For the word "طريق", search the records and show each line in which it occurs.

START Given records

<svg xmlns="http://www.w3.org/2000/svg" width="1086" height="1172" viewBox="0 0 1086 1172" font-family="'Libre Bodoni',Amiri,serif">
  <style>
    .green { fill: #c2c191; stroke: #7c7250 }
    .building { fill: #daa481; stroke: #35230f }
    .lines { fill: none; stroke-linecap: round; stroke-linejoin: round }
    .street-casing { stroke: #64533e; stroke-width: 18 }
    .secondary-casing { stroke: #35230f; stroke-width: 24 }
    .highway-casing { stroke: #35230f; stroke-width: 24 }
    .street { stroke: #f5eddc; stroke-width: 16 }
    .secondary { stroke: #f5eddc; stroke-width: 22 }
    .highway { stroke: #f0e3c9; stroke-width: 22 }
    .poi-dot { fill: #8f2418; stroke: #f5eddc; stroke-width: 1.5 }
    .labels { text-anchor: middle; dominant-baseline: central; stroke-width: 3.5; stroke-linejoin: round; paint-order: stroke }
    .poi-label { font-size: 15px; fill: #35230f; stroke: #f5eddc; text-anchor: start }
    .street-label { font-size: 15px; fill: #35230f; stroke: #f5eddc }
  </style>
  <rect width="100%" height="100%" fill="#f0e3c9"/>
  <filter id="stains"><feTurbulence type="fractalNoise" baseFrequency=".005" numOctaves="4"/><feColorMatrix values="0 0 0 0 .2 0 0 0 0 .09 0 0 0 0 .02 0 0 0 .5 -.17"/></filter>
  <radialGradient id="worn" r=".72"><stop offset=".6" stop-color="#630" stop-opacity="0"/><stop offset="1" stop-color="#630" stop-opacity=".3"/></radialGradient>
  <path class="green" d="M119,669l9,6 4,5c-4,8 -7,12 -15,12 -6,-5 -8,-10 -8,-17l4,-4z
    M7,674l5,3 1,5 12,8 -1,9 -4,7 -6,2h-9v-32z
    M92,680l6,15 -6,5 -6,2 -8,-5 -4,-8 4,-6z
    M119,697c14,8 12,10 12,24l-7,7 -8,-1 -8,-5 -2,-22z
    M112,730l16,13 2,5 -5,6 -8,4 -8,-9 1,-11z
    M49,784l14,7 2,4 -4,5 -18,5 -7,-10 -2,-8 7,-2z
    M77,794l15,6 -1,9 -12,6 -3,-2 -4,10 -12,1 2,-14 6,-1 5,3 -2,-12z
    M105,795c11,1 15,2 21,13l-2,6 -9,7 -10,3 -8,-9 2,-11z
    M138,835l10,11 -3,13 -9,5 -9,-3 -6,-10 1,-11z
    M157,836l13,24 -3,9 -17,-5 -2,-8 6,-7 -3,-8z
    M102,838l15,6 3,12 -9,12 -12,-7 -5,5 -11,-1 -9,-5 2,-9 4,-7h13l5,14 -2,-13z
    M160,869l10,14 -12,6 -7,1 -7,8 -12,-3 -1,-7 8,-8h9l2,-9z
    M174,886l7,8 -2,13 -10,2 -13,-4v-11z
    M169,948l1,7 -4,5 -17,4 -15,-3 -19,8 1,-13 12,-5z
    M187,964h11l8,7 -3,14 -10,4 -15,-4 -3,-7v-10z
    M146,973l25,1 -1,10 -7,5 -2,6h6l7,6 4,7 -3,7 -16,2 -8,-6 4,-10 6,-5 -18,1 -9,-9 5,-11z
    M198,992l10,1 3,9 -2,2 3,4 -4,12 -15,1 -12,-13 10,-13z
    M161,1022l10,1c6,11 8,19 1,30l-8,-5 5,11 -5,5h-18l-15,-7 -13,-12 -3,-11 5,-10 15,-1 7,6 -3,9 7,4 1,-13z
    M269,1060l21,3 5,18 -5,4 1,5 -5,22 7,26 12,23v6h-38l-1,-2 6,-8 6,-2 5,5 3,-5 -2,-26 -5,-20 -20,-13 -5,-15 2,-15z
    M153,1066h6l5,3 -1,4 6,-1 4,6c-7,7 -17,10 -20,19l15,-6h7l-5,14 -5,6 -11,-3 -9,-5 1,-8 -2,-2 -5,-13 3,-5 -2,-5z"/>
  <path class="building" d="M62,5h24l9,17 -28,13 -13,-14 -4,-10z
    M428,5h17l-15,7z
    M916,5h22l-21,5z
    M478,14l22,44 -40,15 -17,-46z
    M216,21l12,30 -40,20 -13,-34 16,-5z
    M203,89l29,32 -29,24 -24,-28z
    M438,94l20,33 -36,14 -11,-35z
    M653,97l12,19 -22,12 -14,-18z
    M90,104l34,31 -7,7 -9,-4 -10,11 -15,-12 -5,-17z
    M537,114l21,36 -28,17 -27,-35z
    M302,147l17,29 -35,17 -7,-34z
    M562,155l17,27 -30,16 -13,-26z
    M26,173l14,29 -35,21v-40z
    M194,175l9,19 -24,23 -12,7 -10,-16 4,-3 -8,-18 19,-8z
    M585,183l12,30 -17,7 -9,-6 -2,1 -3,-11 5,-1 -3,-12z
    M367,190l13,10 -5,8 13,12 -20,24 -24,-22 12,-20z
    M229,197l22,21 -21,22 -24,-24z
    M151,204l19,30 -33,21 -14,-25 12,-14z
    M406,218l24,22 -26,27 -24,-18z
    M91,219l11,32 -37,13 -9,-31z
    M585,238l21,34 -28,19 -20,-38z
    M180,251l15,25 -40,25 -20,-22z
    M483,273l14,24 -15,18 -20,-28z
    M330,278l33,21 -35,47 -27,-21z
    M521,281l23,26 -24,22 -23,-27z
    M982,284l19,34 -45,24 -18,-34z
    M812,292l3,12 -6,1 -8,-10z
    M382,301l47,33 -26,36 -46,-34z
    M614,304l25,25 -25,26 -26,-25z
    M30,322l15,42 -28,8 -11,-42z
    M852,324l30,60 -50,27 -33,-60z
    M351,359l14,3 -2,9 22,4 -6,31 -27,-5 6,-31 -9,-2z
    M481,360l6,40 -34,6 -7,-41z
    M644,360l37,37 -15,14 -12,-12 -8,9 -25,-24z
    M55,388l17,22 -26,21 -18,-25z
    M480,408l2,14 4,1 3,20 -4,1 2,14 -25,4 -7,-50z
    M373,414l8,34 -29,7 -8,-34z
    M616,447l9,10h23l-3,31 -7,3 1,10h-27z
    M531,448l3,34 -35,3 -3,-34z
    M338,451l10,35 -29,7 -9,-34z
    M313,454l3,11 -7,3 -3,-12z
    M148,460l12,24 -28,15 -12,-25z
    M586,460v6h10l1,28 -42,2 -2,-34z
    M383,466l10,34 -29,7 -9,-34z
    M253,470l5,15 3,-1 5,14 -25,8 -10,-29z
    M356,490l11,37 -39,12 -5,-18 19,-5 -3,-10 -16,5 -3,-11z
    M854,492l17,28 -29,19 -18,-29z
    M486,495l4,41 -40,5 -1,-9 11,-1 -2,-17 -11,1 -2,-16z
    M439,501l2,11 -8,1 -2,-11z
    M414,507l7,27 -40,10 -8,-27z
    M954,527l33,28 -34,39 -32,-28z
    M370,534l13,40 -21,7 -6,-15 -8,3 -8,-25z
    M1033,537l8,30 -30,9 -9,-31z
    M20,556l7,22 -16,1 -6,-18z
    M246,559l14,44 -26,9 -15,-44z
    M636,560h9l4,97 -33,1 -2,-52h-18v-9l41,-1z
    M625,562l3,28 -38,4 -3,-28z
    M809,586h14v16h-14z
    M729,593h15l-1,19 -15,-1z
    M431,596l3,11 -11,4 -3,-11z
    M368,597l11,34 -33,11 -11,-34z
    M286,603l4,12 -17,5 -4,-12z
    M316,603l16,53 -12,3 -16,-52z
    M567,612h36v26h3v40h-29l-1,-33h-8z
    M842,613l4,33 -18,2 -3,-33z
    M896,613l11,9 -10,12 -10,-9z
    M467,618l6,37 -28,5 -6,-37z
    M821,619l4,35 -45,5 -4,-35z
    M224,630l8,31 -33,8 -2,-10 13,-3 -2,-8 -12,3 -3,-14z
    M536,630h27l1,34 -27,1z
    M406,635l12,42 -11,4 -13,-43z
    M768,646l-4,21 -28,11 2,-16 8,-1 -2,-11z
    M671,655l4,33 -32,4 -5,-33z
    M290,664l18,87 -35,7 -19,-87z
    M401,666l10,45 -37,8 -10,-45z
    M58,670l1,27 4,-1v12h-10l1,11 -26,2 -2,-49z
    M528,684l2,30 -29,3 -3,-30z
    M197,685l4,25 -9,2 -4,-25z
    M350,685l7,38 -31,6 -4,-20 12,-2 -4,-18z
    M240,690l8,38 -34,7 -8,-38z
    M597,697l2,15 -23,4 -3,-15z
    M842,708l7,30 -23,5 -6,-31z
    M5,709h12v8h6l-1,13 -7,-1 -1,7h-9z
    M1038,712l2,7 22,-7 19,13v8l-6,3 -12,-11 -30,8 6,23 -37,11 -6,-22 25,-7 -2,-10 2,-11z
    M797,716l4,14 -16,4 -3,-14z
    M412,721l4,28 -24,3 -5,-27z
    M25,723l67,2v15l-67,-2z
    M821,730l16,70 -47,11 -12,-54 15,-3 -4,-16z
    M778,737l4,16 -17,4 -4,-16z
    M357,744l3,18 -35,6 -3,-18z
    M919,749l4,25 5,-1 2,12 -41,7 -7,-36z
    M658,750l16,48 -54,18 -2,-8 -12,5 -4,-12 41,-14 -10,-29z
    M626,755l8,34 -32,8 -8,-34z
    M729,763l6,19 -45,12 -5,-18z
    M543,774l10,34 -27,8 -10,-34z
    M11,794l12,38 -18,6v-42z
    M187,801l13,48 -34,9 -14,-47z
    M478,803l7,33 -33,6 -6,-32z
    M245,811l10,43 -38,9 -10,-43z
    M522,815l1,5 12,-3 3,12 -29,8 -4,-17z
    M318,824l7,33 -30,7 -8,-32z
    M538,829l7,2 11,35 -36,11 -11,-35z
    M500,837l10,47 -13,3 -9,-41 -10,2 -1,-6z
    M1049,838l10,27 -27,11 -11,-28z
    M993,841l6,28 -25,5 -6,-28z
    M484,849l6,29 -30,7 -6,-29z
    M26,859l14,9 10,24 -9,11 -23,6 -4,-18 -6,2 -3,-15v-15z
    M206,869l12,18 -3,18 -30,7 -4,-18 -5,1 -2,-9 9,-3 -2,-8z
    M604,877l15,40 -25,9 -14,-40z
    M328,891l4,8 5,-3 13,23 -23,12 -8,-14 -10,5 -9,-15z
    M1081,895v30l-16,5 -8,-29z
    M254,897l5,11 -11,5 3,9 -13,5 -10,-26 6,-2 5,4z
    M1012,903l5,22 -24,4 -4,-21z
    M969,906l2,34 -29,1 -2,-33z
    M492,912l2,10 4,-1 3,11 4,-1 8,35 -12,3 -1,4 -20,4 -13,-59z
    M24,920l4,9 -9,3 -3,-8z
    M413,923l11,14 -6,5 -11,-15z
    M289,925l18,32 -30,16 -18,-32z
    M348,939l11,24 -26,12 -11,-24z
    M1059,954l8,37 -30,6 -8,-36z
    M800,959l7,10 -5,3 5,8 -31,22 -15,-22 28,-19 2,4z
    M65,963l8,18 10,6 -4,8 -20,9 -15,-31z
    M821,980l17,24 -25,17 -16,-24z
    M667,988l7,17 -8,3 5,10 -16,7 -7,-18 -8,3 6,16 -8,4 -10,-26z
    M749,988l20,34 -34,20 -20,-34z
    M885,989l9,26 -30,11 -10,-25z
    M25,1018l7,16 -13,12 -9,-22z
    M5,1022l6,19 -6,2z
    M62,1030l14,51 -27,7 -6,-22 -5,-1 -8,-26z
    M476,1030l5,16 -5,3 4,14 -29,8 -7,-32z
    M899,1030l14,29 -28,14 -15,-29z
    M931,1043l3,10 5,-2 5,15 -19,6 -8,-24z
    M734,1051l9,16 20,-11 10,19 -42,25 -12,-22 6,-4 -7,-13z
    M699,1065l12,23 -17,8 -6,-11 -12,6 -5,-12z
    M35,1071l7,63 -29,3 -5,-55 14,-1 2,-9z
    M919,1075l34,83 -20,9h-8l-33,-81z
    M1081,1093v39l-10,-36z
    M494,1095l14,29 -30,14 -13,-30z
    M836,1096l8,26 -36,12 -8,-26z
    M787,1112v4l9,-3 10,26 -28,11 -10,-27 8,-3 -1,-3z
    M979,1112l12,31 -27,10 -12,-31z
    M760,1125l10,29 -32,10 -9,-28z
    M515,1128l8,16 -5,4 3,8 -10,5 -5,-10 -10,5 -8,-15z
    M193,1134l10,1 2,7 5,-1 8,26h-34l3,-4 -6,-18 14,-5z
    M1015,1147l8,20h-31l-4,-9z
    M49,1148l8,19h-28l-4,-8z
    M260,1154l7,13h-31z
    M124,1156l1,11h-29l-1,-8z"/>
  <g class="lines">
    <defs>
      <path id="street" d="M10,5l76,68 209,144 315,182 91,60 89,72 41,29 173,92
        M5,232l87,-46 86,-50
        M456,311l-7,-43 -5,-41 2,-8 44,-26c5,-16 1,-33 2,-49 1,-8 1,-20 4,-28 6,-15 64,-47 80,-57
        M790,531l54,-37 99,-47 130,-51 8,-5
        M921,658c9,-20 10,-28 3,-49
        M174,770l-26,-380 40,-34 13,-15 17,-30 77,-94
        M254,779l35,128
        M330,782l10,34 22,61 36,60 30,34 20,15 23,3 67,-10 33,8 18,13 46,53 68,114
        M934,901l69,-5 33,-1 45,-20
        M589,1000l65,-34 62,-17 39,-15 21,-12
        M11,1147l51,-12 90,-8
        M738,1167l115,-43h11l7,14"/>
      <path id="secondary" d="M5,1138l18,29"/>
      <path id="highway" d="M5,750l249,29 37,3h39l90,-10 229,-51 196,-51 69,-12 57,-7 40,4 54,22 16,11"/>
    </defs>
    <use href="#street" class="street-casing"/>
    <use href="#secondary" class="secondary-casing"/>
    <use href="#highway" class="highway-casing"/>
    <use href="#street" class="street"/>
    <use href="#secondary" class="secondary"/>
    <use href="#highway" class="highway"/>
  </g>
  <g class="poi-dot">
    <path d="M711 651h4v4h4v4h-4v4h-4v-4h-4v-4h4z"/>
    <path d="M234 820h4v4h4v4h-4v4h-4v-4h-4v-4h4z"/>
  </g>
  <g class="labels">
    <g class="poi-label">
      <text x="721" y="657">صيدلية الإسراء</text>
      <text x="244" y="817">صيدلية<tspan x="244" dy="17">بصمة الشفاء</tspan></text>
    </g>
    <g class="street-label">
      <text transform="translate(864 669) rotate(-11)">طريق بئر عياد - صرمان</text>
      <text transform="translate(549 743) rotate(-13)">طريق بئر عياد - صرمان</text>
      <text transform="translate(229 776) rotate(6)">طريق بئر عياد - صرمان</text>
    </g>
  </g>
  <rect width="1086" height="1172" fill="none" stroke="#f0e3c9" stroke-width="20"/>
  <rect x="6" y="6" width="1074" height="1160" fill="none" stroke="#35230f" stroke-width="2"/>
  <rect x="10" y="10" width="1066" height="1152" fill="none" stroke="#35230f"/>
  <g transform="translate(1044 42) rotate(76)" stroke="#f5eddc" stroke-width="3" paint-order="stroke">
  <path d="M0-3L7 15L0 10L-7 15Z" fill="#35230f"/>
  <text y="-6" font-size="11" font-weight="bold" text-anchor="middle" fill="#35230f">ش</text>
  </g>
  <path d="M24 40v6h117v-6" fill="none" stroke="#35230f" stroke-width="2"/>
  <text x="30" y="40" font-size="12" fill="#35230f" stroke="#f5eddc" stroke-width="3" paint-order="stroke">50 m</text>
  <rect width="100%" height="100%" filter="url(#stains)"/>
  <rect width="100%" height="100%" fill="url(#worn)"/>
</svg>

END Given records

Written response
      <text transform="translate(864 669) rotate(-11)">طريق بئر عياد - صرمان</text>
      <text transform="translate(549 743) rotate(-13)">طريق بئر عياد - صرمان</text>
      <text transform="translate(229 776) rotate(6)">طريق بئر عياد - صرمان</text>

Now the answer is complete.